The holy bible of this argument is Joan Peters’ 1984 book, “From Time Immemorial,” in which the American author argued that Arabs were not indigenous to the land but were relatively late arrivals to Palestine. She refers, for example, to the “sparse Arab population” of Palestine around the time of the Balfour Declaration in 1917, an assertion that flies in the face of almost all other data, including those of two of the leading Jewish demographers of the 20th century, Arthur Ruppin and Roberto Bachi. 

Peters’ book was initially greeted with a good deal of praise in the United States, winning a National Jewish Book Award in 1985. Upon closer inspection, the book’s flaws were exposed, owing, in no small part, to a review in The New York Review of Books by the renowned Israeli scholar of Palestine Yehoshua Porath, who pointed out that “a large majority of Muslim Arabs inhabited the land” well before the British Mandate. Even the reliably conservative scholar Daniel Pipes characterized the book as “appallingly crafted.”

Rather than die a quick death, the Peters thesis has been championed ever since by various pro-Israel activists, perhaps no more prominently than by former Israeli diplomat Yoram Ettinger, who parlays the denial of the Palestinians’ historical roots into a new demographic claim that there are at least a million fewer of them in the West Bank than any other accepted source estimates.  This virtual depopulation has been greeted enthusiastically by Israeli Ministers Naftali Bennett and Tzipi Hotovely, who use Ettinger’s numbers to lay permanent claim to the occupied territories.  

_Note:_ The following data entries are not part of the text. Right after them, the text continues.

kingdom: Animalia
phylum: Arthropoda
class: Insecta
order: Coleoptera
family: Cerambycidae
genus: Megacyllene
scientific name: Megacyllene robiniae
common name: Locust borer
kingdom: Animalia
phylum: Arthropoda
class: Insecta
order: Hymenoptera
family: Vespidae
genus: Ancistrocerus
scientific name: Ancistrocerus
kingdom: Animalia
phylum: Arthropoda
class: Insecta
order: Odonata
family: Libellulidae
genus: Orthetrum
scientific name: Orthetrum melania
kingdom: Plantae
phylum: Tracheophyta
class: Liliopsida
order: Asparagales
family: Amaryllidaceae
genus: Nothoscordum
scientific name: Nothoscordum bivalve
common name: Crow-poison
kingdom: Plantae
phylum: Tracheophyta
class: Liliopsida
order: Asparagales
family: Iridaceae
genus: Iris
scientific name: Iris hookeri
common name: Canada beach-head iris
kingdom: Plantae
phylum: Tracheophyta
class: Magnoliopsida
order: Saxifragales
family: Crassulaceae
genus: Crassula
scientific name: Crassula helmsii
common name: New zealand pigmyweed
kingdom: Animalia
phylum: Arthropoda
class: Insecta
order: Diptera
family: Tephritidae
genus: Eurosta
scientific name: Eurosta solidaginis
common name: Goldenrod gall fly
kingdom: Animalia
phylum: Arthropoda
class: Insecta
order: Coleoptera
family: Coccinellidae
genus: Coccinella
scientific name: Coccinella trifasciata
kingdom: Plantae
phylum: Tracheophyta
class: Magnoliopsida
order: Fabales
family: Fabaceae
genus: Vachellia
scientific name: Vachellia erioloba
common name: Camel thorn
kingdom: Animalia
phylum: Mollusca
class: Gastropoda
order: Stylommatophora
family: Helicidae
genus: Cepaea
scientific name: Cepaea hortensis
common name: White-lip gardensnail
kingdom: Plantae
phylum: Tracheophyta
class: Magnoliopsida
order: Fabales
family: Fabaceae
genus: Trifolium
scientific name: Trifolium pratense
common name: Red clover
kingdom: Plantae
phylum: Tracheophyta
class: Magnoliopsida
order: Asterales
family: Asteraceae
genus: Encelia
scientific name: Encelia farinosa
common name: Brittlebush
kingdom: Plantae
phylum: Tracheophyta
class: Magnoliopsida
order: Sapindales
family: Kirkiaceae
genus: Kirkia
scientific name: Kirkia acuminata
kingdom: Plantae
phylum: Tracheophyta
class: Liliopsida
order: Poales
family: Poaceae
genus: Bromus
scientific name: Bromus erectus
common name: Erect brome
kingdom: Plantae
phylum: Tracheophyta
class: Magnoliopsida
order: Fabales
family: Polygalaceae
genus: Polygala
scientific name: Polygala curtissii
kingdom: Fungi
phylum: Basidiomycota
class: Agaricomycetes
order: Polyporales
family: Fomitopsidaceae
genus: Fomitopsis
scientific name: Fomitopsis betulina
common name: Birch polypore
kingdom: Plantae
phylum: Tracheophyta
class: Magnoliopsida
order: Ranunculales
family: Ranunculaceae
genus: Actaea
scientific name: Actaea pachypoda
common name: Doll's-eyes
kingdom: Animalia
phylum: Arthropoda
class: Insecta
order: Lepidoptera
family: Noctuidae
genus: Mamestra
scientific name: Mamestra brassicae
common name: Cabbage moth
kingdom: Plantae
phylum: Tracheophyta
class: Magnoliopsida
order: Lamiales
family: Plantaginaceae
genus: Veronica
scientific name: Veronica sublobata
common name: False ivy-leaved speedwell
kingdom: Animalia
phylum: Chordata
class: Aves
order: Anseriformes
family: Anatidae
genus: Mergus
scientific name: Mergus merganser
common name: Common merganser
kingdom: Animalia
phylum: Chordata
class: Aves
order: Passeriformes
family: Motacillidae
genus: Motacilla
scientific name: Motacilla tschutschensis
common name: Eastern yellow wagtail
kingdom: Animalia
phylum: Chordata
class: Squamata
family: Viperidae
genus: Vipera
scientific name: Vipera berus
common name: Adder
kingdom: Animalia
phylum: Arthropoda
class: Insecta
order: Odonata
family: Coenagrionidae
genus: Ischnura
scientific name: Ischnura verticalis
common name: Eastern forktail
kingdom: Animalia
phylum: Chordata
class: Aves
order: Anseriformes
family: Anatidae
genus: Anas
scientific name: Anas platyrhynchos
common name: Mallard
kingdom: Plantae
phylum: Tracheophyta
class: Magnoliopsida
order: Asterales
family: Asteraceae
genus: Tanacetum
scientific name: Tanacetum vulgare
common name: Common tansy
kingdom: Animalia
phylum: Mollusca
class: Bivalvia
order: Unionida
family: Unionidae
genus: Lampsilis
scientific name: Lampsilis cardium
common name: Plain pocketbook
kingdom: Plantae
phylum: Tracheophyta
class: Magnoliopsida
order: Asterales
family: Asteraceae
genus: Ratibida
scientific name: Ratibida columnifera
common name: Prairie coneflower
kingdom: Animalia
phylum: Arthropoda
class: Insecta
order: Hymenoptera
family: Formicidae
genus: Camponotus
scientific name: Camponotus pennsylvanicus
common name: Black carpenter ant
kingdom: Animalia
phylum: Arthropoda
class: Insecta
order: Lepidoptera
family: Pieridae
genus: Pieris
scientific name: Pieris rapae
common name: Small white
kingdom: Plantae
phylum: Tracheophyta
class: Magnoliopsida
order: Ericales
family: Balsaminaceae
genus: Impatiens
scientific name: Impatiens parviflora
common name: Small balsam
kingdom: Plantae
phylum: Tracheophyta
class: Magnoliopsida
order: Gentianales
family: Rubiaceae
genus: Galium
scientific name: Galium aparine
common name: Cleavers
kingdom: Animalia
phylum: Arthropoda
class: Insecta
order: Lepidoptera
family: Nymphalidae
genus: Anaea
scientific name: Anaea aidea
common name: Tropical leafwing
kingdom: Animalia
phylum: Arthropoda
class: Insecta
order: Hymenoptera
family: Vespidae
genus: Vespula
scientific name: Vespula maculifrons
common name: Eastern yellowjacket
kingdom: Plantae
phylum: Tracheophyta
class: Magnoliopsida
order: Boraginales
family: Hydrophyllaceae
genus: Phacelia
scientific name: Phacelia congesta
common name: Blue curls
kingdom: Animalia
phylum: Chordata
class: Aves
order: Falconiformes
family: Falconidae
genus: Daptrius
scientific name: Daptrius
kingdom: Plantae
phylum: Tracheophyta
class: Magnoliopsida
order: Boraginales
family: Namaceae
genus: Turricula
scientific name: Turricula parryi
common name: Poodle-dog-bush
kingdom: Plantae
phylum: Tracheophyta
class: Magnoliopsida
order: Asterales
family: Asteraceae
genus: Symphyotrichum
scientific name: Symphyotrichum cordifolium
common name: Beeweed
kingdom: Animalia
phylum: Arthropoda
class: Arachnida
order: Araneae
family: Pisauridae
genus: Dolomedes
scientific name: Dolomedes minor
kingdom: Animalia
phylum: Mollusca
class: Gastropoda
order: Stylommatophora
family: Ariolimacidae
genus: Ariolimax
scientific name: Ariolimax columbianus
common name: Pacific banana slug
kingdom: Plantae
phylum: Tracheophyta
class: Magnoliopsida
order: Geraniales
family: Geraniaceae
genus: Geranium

In his review of Peters, Porath analyzes “the two contrasting mythologies that the Arabs and the Jews have developed to explain their situations.” History is often summoned to celebrate the virtue of one side’s rights entirely at the expense of another’s. Unfortunately, the Palestinians are all-too-willing participants in the game of historical denial. But the Israelis and their friends can play it, too. And now UNESCO reveals its appetite for this perverse blood sport. Rather than perpetuate imbalanced and inaccurate myths, it could have insisted on the presentation of both Israeli and Palestinian narratives regarding Jerusalem. While hardly a guarantee of success, such a dual narrative approach compels each side to acknowledge and confront the other’s past, which is a necessary, if long, step toward recognizing your enemy’s humanity. 


David N. Myers is the Sady and Ludwig Kahn Professor of Jewish History at UCLA.